_THE PROBLEM:_ Please copy the lines below, exactly as they are, from the one with "Ruby Parkのこと" through the one with "注册信息原则上24小时内返回核查结果，建议报考", and leave out the pictures.

*** RAW DATA ***

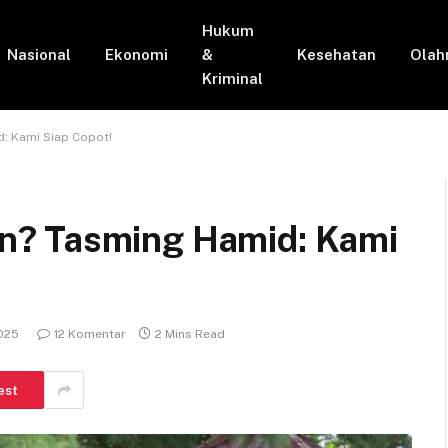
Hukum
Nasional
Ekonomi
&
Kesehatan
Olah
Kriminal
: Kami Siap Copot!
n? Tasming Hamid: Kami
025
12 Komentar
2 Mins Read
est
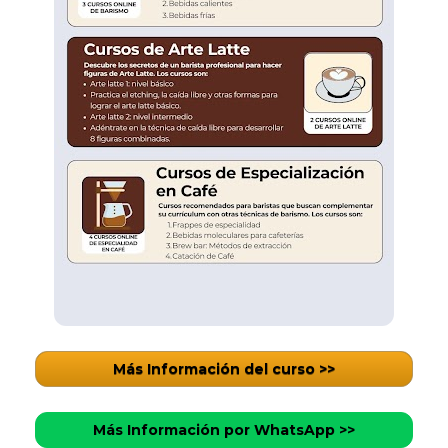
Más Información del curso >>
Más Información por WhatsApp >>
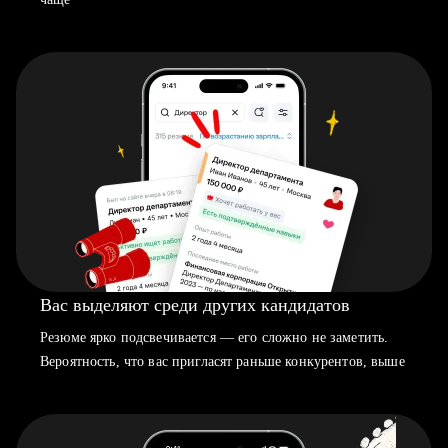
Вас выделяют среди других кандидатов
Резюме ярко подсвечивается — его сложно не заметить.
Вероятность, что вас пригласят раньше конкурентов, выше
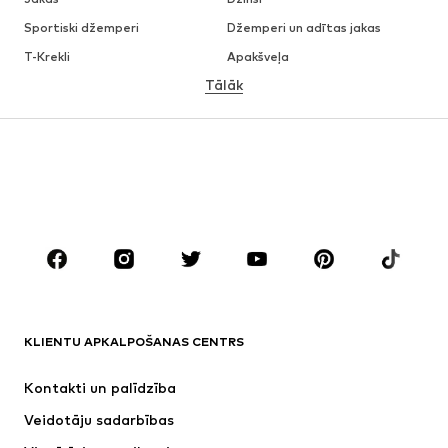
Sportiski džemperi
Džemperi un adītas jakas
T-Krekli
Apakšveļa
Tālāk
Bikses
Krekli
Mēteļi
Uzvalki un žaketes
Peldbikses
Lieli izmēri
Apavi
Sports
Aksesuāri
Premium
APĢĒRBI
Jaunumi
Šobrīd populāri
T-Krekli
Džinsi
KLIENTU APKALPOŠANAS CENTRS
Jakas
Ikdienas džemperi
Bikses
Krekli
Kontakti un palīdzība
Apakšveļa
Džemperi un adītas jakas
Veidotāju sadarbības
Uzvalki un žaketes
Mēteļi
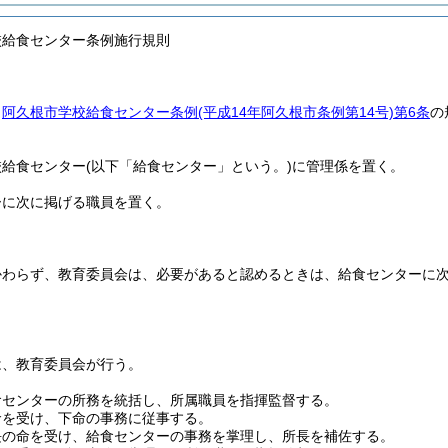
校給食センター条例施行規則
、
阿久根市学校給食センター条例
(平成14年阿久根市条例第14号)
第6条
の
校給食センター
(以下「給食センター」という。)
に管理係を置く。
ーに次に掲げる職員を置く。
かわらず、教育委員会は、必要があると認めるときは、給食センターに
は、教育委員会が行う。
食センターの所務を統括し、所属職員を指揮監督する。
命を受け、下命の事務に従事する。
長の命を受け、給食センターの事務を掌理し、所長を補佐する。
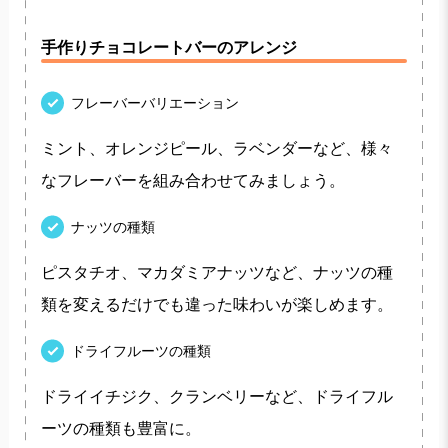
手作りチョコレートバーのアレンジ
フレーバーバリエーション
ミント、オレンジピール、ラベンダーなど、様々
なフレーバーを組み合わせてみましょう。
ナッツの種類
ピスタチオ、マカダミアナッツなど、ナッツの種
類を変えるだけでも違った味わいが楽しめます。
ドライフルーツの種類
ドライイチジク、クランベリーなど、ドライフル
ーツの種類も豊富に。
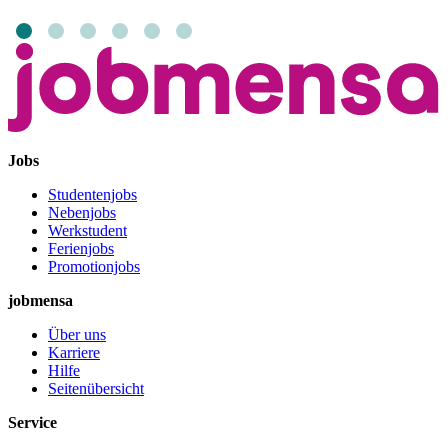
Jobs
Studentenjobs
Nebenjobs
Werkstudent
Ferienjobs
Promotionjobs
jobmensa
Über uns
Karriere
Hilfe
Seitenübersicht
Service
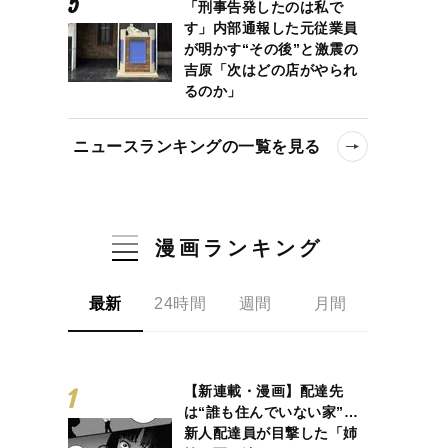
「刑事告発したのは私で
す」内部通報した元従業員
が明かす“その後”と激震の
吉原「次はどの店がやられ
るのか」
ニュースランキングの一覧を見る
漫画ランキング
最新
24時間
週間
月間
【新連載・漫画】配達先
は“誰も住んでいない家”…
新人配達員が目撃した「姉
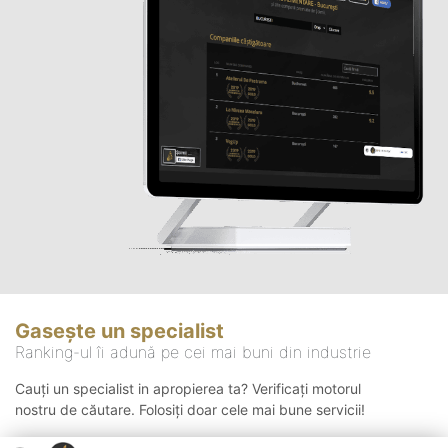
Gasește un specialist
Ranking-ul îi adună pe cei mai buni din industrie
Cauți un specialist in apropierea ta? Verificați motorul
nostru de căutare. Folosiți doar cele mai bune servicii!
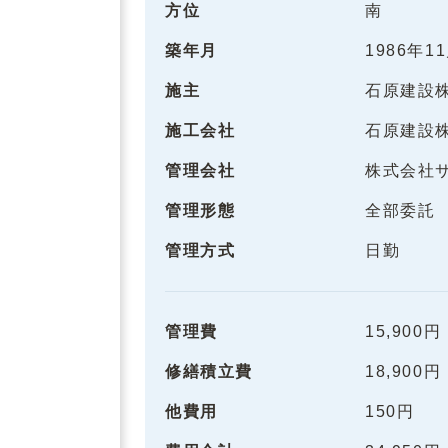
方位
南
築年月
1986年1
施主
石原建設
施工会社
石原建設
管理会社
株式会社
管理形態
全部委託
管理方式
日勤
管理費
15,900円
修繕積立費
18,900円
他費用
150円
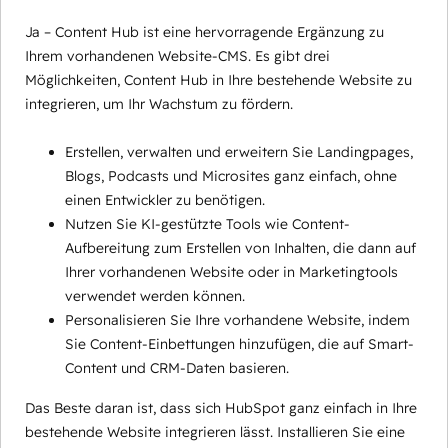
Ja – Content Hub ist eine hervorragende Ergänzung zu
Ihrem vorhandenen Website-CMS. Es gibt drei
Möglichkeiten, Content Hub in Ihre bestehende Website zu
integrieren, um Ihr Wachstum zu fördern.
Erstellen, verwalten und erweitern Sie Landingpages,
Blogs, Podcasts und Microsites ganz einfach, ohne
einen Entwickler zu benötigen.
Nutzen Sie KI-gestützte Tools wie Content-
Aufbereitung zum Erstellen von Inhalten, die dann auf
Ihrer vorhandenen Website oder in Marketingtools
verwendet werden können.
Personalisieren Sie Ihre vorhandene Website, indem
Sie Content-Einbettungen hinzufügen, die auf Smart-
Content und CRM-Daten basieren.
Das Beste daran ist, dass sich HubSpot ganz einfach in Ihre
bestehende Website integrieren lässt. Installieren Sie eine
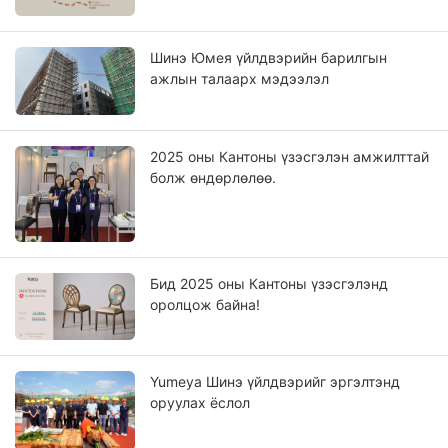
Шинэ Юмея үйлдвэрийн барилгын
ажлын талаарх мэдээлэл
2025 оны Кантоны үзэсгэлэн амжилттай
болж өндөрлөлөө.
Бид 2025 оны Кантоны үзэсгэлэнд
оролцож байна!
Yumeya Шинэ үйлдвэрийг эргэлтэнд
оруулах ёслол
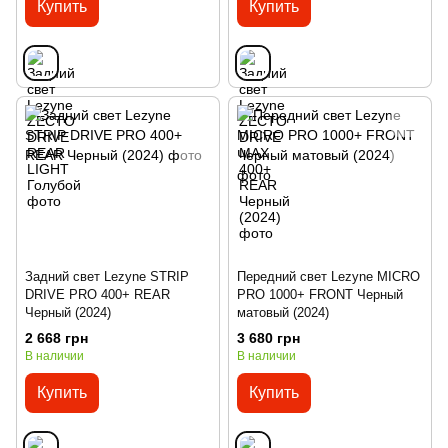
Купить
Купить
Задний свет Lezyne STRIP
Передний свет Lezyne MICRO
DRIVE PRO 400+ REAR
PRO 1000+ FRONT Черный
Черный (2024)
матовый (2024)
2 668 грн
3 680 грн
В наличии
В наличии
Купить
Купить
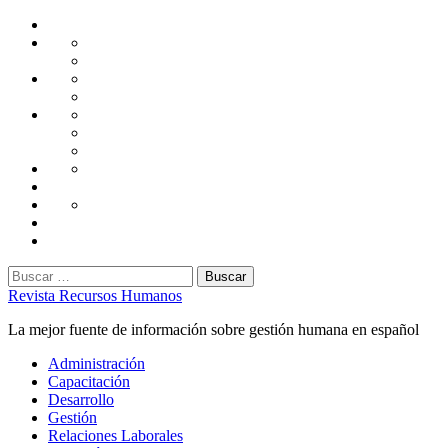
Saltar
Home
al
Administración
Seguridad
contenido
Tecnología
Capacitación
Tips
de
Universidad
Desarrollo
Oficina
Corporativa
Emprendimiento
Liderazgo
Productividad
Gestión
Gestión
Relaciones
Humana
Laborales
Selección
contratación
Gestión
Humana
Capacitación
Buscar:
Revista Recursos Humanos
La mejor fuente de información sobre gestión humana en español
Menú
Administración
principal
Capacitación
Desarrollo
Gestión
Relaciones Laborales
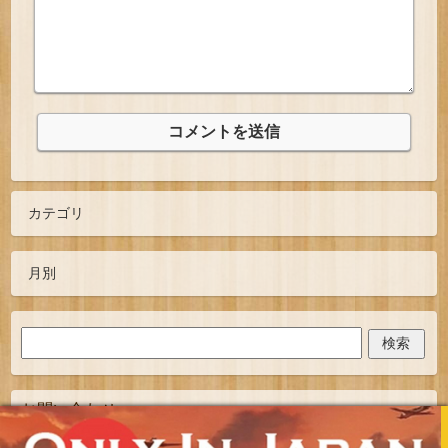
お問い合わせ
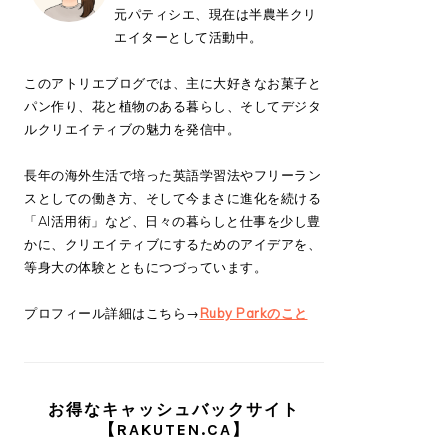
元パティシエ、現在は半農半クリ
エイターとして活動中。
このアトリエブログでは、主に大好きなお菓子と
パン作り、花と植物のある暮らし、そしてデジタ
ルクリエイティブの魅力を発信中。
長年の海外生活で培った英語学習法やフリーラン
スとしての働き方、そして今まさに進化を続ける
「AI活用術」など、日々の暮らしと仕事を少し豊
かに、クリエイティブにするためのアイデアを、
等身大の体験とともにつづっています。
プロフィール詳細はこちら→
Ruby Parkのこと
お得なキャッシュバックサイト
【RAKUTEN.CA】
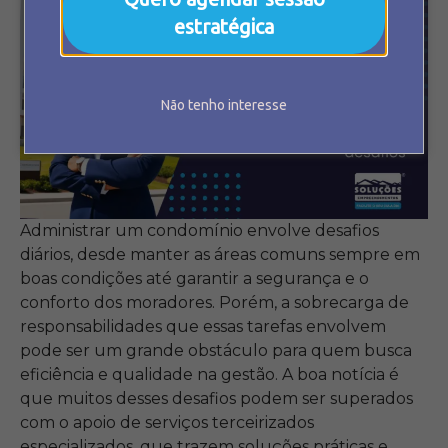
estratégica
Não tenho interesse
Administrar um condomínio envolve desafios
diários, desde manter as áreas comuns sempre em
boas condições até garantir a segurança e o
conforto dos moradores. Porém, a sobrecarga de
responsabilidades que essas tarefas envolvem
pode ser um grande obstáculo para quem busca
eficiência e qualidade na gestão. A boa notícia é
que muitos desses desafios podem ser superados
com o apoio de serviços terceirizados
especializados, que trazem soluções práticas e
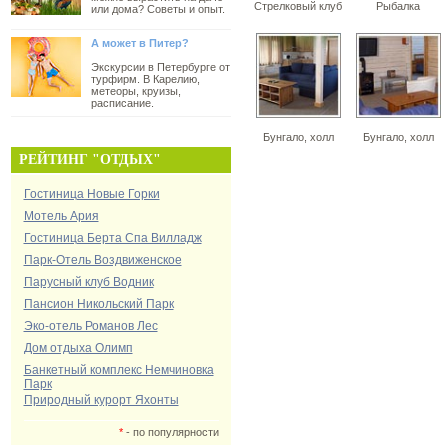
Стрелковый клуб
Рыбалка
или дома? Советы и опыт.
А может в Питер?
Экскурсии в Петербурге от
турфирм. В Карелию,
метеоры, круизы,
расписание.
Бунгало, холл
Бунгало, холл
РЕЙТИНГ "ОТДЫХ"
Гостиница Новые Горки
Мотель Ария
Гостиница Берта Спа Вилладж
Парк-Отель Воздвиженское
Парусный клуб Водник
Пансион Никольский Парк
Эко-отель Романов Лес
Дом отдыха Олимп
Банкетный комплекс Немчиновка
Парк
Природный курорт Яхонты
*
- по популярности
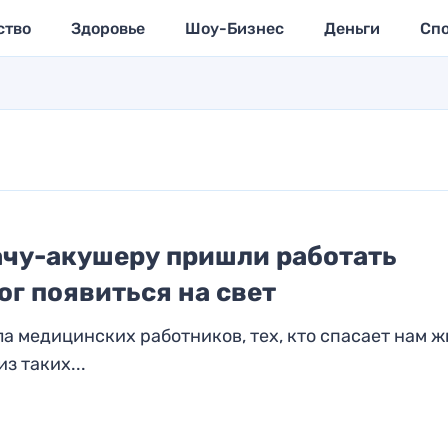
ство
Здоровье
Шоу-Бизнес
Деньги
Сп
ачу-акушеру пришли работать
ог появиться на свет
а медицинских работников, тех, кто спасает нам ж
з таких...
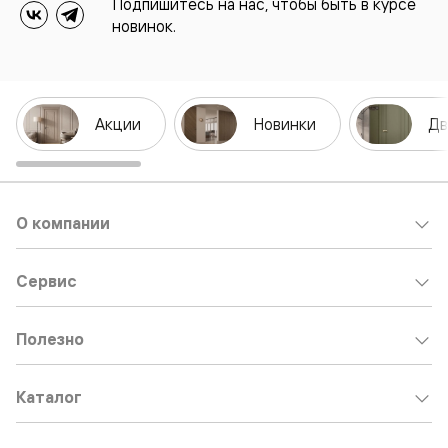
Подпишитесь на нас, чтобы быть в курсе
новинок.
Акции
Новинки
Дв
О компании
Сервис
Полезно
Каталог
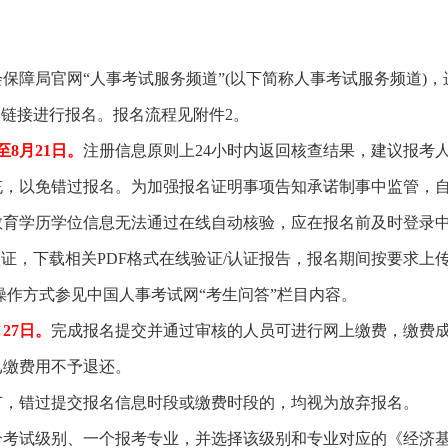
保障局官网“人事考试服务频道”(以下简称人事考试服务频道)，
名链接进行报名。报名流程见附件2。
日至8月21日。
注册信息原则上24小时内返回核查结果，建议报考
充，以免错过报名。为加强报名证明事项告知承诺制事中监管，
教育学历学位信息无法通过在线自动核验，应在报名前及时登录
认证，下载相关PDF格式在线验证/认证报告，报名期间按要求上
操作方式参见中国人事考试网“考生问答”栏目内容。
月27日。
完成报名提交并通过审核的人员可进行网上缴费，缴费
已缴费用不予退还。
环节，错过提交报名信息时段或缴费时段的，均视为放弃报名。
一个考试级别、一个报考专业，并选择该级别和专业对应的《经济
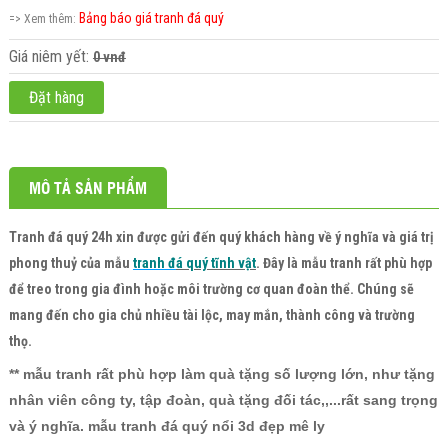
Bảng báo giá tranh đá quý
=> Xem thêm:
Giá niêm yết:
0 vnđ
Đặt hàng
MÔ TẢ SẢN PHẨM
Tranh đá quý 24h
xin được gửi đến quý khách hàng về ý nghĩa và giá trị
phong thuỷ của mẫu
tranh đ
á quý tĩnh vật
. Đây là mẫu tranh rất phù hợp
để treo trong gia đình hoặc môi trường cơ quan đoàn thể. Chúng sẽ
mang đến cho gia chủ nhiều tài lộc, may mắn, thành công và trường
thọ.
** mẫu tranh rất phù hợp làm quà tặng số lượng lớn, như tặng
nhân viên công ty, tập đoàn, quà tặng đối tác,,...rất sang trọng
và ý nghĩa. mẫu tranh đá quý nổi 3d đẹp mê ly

*** End of RAW DATA ***

_SOLUTION:_
Ruby Parkのこと
お得なキャッシュバックサイト
【RAKUTEN.CA】
estratégica
Não tenho interesse
Administrar um condomínio envolve desafios
diários, desde manter as áreas comuns sempre em
boas condições até garantir a segurança e o
conforto dos moradores. Porém, a sobrecarga de
responsabilidades que essas tarefas envolvem
pode ser um grande obstáculo para quem busca
eficiência e qualidade na gestão. A boa notícia é
que muitos desses desafios podem ser superados
com o apoio de serviços terceirizados
especializados, que trazem soluções práticas e
Стрелковый клуб
Рыбалка
или дома? Советы и опыт.
А может в Питер?
Экскурсии в Петербурге от
турфирм. В Карелию,
метеоры, круизы,
расписание.
Бунгало, холл
Бунгало, холл
РЕЙТИНГ "ОТДЫХ"
Гостиница Новые Горки
Мотель Ария
Гостиница Берта Спа Вилладж
Парк-Отель Воздвиженское
Парусный клуб Водник
Пансион Никольский Парк
Эко-отель Романов Лес
Дом отдыха Олимп
Банкетный комплекс Немчиновка
Парк
Природный курорт Яхонты
*
- по популярности
ство
Здоровье
Шоу-Бизнес
Деньги
Сп
ачу-акушеру пришли работать
ог появиться на свет
а медицинских работников, тех, кто спасает нам ж
з таких...
Подпишитесь на нас, чтобы быть в курсе
новинок.
Акции
Новинки
Дв
О компании
Сервис
Полезно
Каталог
保障局官网“人事考试服务频道”(以下简称人事考试服务频道)，
名链接进行报名。报名流程见附件2。
日至8月21日。
注册信息原则上24小时内返回核查结果，建议报考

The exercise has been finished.